ETFs Aren’t Always the Most Cost-Effective

Over the last few years there has been a lot of media attention on ETFs (exchange traded funds) and how they have precipitated a “fee war” in the asset management industry. Large asset managers like Vanguard and BlackRock have been accused of inciting a “race to the bottom” in investment management fees, squeezing margins for the industry. We have always been of the opinion that the shift from “high-cost” beta inherent in a lot of traditional mutual funds into lower-cost indexed products is a net benefit for the investing public.

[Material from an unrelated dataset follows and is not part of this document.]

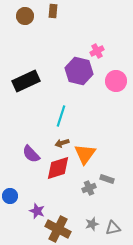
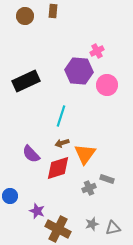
purple hexagon: rotated 8 degrees counterclockwise
pink circle: moved 9 px left, 4 px down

While it is the case that for large, vanilla indexed ETF products costs have continued to move lower, this article from Institutional Investor explores a paper that examines the dynamics of ETF fees across the entire industry. The paper cites that at the end of 2018, although there were 28 ETFs which offered an expense ratio at 5 basis points (BPS) or lower, the average annual net expense ratio (when weighted by net assets) across the entire industry actually rose slightly in 2018. The analysis performed by the authors of the paper separates ETFs into two categories; “passive” or “other.” The “other” bucket of ETFs consists of ETFs that are considered more complex and are either actively managed or follow a passive mandate that might be utilizing leverage or an “enhanced” index. The authors of the study found that investors in “passive” ETFs saw expense ratios decrease in 2018, and therefore, the catalyst behind the increase in the average annual net expenses ratio is a result of investors investing new money (or shifting existing money) into more expensive ETFs. While this makes intuitive sense, the results of the study are surprising given how much attention is paid in the media to fee compression from ETF products. Two of the main takeaways from the article are that investors, of all types, should not assume that buying an ETF means that you are utilizing the most cost-effective option, and that there is an appetite from investors to pay higher fees as long as the product is differentiated from traditional beta and can add value to their portfolio.